Since yesterday, devices with a large number of ports (e.g. large switch stacks, Cisco VSS, Cisco FEX) are failing to draw the Total Device Traffic graph that appears on the device overview page. This happens for a variety of device and OS types.
Everything looks good in validate.php, LibreNMS code is up to date, no errors are seen when running the rrdtool command from the CLI (it outputs what other threads have lead me to believe is the graph image). There is no indication of any errors when viewing the RRD Tool Output in the web UI. I’ve also restarted rrdcached, httpd, mariadb and the entire server but no difference.
Any help is appreciated. These graphs are handy. Thanks!
I came here to find this post. Got the same issue. Any fix yet?
I found it happens with a recent update to LibreNMS. I have a backup of the previous day, and rolled back to it. Graphs showed up fine. Then, the following day, graphs are back to “Draw Error”. Only happens for switch stacks with many ports. but not all of them. And only for the “Overall Traffic” graph.
hello,
I have the same problem of displaying the “overall” graph on a device. I checked all the RRD files (366…) and all the individual graphs are there.

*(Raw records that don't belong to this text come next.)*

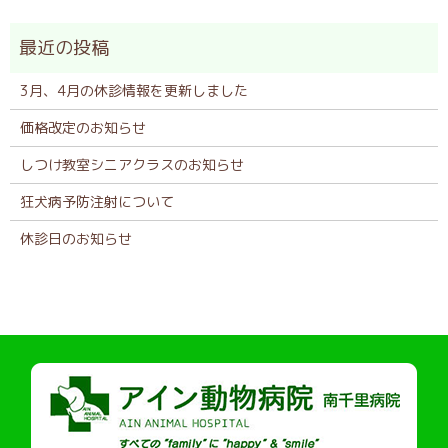
3月、4月の休診情報を更新しました
価格改定のお知らせ
しつけ教室シニアクラスのお知らせ
狂犬病予防注射について
休診日のお知らせ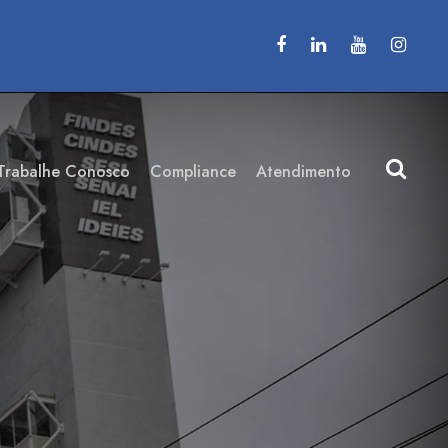
Trabalhe Conosco
Compliance
Atendimento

Before this post, I of course did a “./validate.php” and a “./validate.php -g rrdcheck”, which allowed me to verify that about 60 of our thousands of RRDs were damaged.
I deleted them and that fixed all the individual graph problems, except the overall one…
I have the same exact issue - devices with large numbers of interfaces not displaying Overall Traffic graphs. Validate is good and running the ./validate.php -g rrdcheck command did not find any damaged files, so @mac_prod’s suggestion didn’t work for me.
Anyone have any other suggestions?
Could you try this command on your LibreNMS server to find out the maximum length of a shell command: getconf ARG_MAX
On my machine, it would take about 2000 interfaces to hit the getconf ARG_MAX limit, which is 2MBytes. Each interface takes about 1kByte of space in the rrdtool command.
Seems to resolve it for me. I was also seeing broken poller performance graphs as well showing the same error and those are also working after applying 12868
hello,
without any additional modification, the display of the overall is now normal (after two days of waiting)! Change on librenms with cron daily.sh?
Yes @mac_prod. Update takes place automatically during daily.sh (unless you run stable version, which updates only once a month). So this is expected.
Bye